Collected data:
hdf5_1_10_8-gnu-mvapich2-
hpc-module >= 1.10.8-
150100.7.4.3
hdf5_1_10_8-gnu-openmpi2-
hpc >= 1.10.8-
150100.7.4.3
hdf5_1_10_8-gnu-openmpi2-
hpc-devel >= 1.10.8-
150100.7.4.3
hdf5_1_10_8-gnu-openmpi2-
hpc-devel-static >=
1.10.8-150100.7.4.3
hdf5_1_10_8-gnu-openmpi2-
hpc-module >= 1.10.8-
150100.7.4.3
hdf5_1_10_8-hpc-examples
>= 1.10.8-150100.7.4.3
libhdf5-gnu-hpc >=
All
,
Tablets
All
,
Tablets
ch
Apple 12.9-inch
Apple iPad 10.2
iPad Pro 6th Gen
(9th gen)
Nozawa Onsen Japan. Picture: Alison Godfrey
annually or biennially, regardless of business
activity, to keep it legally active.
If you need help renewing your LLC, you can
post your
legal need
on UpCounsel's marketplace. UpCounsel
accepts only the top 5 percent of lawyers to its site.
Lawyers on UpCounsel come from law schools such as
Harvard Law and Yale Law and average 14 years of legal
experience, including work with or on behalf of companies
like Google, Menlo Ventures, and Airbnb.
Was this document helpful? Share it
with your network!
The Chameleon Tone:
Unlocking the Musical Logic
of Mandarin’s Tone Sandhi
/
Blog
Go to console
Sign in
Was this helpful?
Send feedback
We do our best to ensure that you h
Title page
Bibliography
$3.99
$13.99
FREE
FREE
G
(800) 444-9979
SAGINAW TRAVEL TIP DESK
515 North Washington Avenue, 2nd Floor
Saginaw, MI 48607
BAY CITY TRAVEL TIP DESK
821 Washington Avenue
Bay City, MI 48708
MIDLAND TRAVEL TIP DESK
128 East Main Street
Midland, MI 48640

▶ **What is needed**
Which lines in the data above hold the string "with"? Return each of them.

▶ **Solution to the problem**
experience, including work with or on behalf of companies
with your network!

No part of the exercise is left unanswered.